Freeland man’s invention has Whidbey Island buzzing

FREELAND — The buzz and flutter of a hummingbird is unmistakable when it’s a few feet away. It sounds like a “whhrr” that buzzes and hums and is heard before it’s seen.

FREELAND — The buzz and flutter of a hummingbird is unmistakable when it’s a few feet away.

It sounds like a “whhrr” that buzzes and hums and is heard before it’s seen.

Imagine it five inches away.

That’s what inspired John Henderson, a semi-retired Freeland man, to make a hat from a hummingbird feeder. Two, actually.

“It’s fun. It’s whimsical,” Henderson said of his invention, called the Hummer Hat.

The whimsical-nature of birds feeding only inches away enticed Diane Driver to purchase one for her husband, David Albright.

“My first reaction was ‘Oh my god, this is a hat for my husband,’” Driver said, adding that she gave the Hummer Hat as a Father’s Day gift.

Henderson came up with the idea in the fall of 2008 and began making Hummer Hats soon after.

He buys used helmets and applies rods to them that extend a few inches away from the wearer’s face, and then hangs the hummingbird feeders from those rods. The Hummer Hats cost $37 and shipping is free if it is ordered on Whidbey Island.

Since then, he’s sold 35 Hummer Hats.

“Nothing I make is practical, or makes sense,” Henderson said.

The Hummer Hat made plenty of sense to Sego Jackson. The Clinton resident purchased one for his partner Raven Jirikovic, also a South Whidbey resident.

“It was a gift from my sweetie,” Jirikovic said.

“The kid in me just loves it,” she added.

Both Jackson and Jirikovic are wildlife and bird-watching enthusiasts. Jirikovic said she has three feeders around her house on South Whidbey.

But watching hummingbirds through the window doesn’t compare to watching them and feeling the air displaced by the fast flapping wings.

“It was exciting. It was thrilling,” Jirikovic said. “The hummers came right up on my ears and into my face.”

Jirikovic said both Anna’s and Rufous hummingbirds fed inches from her face.

“I got to see them up close,” she said. “I got to hear their calls and, boy, do they talk a lot. I could actually feel their wing beats next to my cheek. That was exciting.”

Henderson grew up on Whidbey Island during the summers at the Freeland home he now lives in with his wife, Judy Feldman.

Henderson sells the Hummer Hats from his home and on his Etsy site, www.etsy.com/shop/royroadfishcompany.

In 87 Etsy sales, Henderson has only one complaint — that the hummer hat was “obviously used.”

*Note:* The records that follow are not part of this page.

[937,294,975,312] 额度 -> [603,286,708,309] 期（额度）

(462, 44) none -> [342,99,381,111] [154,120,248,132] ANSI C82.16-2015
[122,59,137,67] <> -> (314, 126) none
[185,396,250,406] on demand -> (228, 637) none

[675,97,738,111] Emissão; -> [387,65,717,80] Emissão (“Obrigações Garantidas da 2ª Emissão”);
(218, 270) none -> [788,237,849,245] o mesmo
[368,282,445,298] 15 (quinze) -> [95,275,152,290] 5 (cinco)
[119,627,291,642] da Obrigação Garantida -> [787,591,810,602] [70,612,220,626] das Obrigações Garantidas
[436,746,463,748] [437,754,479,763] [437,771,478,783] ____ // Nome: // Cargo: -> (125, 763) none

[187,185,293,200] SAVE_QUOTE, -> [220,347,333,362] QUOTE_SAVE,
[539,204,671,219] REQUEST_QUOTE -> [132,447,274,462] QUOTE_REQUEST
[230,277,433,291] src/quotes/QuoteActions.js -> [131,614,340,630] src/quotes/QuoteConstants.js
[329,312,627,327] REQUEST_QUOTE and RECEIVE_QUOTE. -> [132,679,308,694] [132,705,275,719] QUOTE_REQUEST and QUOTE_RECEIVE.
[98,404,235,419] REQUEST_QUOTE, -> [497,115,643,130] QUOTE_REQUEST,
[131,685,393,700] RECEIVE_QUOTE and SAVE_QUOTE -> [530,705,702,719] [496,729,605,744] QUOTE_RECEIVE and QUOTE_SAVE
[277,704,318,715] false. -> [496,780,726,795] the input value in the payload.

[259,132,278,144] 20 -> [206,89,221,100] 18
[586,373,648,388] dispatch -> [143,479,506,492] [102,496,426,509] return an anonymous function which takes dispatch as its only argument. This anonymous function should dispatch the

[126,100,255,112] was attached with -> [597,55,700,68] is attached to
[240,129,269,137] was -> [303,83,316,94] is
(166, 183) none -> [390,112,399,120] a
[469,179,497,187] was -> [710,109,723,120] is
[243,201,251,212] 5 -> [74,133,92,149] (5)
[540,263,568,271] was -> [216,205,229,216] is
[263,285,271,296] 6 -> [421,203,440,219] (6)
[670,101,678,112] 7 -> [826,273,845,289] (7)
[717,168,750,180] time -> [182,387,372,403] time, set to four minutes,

Since then, he makes it clear the helmets are purchased from thrift stores and cleaned. He estimated that he buys one helmet for every 10 he sees at various thrift shops.

Feldman and Henderson are a do-it-yourself couple, at least when arts and crafts are involved. Feldman creates jewelry in her spare time.

“We’re both just artsy, craftsy, hippie, want-to-be-hippies,” Henderson said.

Jirikovic and Jackson saw the conversation-starter potential of the hat, and Jirikovic said she planned to take it to an upcoming community potluck.

“I don’t think it’ll be put on a shelf by any means,” she said.

Henderson’s instructions for first-time wearers are to relax, close their eyes and focus on breathing in, then breathing out.

Once the wearer hears the hummingbird, he tells them to open their eyes, slowly.

“It’s intense,” he said.

Driver said giving the Hummer Hat to her husband was an easy decision because it matched his personality.

“It’s just an ingenious idea, and my husband’s a genius,” Driver said. “My husband’s a geek like the guy who made it. And my husband has a wild sense of humor, like the guy who made it.”

The inventiveness of the Hummer Hats led Jirikovic to regret not owning one sooner. She was an advisor for the gardening club at Coupeville Elementary School and said the students would have adored the funky feeders.

“I think the kids would dig it,” she said.

Humor and fun were the common denominator between seller and buyer. It’s hard to stay content with a home hummingbird feeder, though, when you can wear one on your head.

“People who have regular feeders out in front of their houses don’t have nearly as much fun as this man,” Feldman said of Henderson.